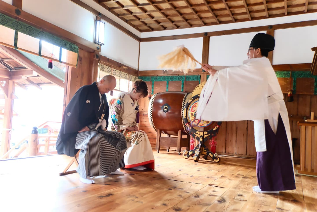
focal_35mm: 30
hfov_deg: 61.9
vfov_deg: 43.6
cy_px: 106
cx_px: 158
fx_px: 264
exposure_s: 1/60
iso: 5000
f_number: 2.8
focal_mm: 20
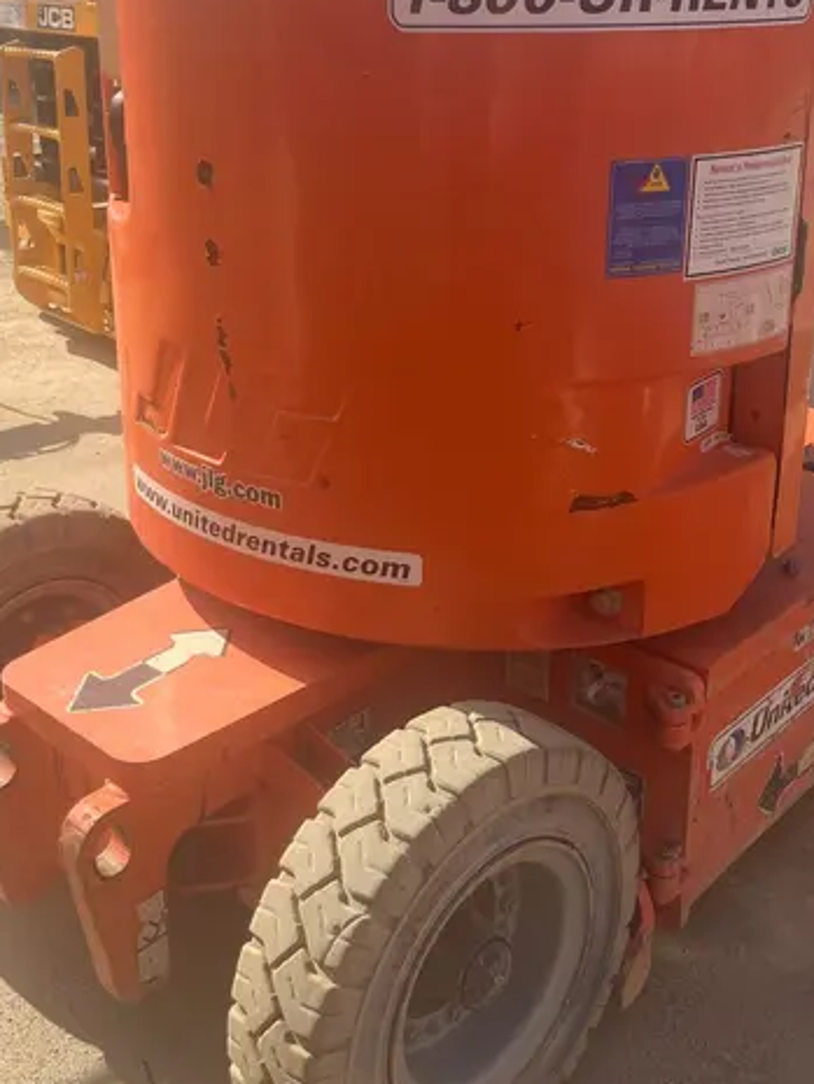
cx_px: 399
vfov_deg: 44.9
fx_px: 1285
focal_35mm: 41
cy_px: 337
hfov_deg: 35.2
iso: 50
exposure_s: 1/1477
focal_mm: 5.1
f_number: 1.6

• • • • • • •

### Aim of the exercise
Transcribe each of the records above precisely, with no pictures in the copy.

### Your solution
focal_35mm: 30
hfov_deg: 61.9
vfov_deg: 43.6
cy_px: 106
cx_px: 158
fx_px: 264
exposure_s: 1/60
iso: 5000
f_number: 2.8
focal_mm: 20
cx_px: 399
vfov_deg: 44.9
fx_px: 1285
focal_35mm: 41
cy_px: 337
hfov_deg: 35.2
iso: 50
exposure_s: 1/1477
focal_mm: 5.1
f_number: 1.6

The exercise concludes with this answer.